# SOURCE EXCERPT:
* * * * * * *
Kazuo Ishiguro: ‘When you go from book to film, that’s a fireside moment’

CANNES, France: Kazuo Ishiguro ‘s mother was in Nagasaki when the atomic bomb was dropped.
When Ishiguro, the Nobel laureate and author of “Remains of the Day” and “Never Let Me Go,” first undertook fiction writing in his 20s, his first novel, 1982’s “A Pale View of Hills” was inspired by his mother’s stories, and his own distance from them. Ishiguro was born in Nagasaki but, when he was 5, moved to England with his family.
“A Pale View of Hills” marked the start to what’s become one of the most lauded writing careers in contemporary literature. And, now, like most of Ishiguro’s other novels, it’s a movie, too.
Kei Ishikawa’s film by the same name premiered Thursday at the Cannes Film Festival in its Un Certain Regard section. The 70-year-old author has been here before; he was a member of the jury in 1994 that gave “Pulp Fiction” the Palme d’Or. “At the time it was a surprise decision,” he says. “A lot of people booed.”
* * * * * * *
# DATASET CONTENT:
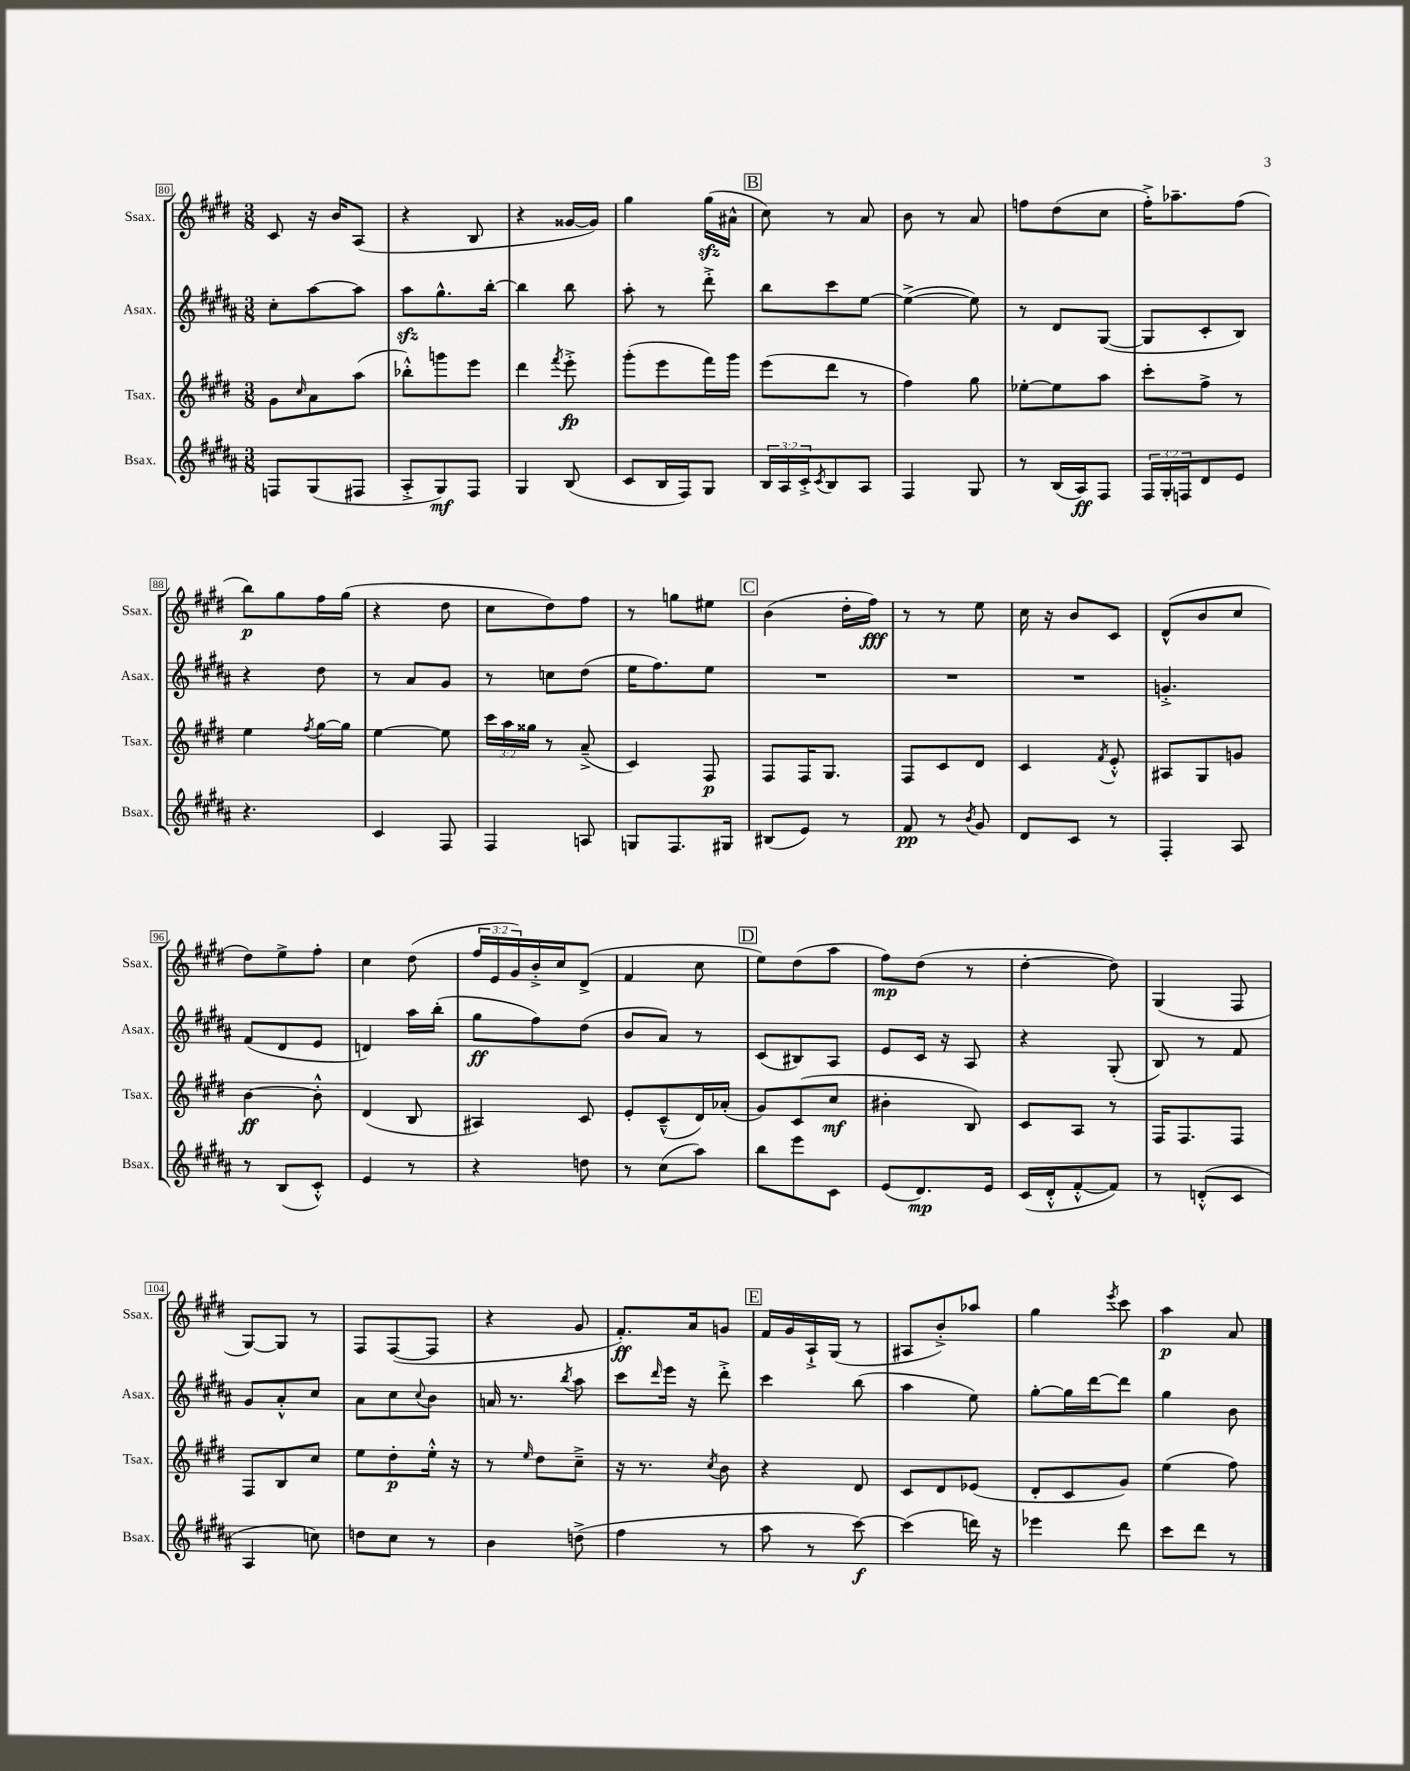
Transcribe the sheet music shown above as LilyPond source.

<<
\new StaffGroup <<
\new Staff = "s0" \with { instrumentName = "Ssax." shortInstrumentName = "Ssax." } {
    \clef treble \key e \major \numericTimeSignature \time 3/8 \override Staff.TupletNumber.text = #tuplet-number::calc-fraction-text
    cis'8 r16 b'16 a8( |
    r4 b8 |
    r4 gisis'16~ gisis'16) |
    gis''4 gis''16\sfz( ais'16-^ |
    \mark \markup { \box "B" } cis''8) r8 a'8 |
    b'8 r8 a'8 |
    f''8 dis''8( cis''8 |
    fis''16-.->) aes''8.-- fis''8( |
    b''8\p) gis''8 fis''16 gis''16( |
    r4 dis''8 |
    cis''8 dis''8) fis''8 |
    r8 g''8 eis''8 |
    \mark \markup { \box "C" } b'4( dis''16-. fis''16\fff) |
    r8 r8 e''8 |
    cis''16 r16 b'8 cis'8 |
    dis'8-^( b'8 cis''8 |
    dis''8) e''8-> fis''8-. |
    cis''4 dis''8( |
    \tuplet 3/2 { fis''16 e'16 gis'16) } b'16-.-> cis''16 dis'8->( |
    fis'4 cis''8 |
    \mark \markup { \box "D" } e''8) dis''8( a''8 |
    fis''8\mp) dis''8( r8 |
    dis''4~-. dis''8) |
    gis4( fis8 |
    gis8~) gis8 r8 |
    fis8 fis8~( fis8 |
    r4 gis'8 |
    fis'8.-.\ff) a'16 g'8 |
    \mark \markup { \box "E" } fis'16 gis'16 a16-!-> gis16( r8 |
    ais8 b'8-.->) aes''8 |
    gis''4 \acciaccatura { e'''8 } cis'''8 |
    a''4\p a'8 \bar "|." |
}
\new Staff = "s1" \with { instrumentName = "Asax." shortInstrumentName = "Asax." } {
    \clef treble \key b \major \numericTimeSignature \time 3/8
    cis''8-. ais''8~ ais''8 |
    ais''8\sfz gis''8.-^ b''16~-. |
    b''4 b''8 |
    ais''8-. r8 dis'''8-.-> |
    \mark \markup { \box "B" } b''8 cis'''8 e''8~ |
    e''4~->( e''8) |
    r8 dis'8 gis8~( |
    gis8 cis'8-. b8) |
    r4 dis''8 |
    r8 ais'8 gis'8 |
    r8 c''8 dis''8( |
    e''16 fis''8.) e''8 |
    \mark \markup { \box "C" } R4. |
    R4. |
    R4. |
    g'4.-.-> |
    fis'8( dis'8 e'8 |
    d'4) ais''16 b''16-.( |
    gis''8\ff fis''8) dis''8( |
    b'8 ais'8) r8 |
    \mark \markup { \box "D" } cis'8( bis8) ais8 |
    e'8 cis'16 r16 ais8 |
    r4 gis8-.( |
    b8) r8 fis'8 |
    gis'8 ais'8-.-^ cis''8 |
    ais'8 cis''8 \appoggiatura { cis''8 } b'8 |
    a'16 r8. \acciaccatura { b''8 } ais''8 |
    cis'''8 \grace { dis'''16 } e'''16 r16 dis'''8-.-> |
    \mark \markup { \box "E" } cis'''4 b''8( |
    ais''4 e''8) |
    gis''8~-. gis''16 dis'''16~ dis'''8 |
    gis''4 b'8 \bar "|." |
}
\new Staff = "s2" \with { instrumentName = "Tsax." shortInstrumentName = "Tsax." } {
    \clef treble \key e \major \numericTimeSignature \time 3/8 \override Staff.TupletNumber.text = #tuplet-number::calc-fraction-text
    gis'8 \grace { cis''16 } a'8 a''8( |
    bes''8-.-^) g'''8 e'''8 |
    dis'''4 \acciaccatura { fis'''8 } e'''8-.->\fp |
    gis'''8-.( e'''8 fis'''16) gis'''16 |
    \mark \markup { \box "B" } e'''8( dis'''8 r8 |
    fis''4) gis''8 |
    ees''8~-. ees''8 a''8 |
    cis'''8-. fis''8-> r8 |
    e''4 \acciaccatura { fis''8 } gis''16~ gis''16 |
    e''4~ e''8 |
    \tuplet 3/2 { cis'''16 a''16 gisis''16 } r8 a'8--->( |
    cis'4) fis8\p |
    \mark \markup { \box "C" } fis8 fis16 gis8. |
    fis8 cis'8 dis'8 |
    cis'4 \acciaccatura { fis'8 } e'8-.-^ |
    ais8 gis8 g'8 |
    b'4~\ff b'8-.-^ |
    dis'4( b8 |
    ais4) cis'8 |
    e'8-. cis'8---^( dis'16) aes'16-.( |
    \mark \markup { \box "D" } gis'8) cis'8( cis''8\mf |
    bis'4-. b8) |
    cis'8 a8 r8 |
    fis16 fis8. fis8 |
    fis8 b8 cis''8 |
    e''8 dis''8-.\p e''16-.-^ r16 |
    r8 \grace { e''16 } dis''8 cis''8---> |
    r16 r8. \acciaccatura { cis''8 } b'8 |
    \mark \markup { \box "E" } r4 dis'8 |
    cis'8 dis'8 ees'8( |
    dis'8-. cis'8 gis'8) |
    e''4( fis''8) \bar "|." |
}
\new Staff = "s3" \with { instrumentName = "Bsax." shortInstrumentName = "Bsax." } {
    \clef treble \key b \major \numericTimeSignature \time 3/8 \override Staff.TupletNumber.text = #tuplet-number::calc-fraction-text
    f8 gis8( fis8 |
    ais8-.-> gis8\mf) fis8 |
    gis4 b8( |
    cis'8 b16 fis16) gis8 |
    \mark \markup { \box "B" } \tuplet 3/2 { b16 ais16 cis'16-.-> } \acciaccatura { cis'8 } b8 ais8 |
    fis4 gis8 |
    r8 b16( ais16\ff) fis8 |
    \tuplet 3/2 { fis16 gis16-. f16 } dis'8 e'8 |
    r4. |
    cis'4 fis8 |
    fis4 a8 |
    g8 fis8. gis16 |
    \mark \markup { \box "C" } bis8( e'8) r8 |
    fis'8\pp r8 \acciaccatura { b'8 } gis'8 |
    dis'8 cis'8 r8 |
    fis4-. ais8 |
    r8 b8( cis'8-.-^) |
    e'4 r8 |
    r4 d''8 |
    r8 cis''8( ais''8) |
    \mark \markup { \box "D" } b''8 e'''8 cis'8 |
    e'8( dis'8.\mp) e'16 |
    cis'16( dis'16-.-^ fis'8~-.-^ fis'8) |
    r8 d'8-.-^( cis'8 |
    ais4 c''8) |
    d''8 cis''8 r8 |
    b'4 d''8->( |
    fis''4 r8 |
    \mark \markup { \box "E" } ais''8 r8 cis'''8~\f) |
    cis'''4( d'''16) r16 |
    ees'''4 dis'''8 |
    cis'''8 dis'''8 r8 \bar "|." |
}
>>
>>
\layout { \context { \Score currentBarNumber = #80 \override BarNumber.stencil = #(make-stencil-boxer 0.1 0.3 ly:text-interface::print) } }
* * * * * * *
# GOAL 1:
In the article on Kazuo Ishiguro, in which section of the Cannes Film Festival did Kei Ishikawa's film premiere?
# GOAL 2:
List every book or film title mentioned in the article on Kazuo Ishiguro.
# GOAL 3:
Repeat the article on Kazuo Ishiguro between "Kazuo Ishiguro: ‘When" and "with his family.", inclusive.

# FINAL RESULT 1:
Un Certain Regard

# FINAL RESULT 2:
- "Remains of the Day"
- "Never Let Me Go"
- "A Pale View of Hills"
- "Pulp Fiction"

# FINAL RESULT 3:
Kazuo Ishiguro: ‘When you go from book to film, that’s a fireside moment’

CANNES, France: Kazuo Ishiguro ‘s mother was in Nagasaki when the atomic bomb was dropped.
When Ishiguro, the Nobel laureate and author of “Remains of the Day” and “Never Let Me Go,” first undertook fiction writing in his 20s, his first novel, 1982’s “A Pale View of Hills” was inspired by his mother’s stories, and his own distance from them. Ishiguro was born in Nagasaki but, when he was 5, moved to England with his family.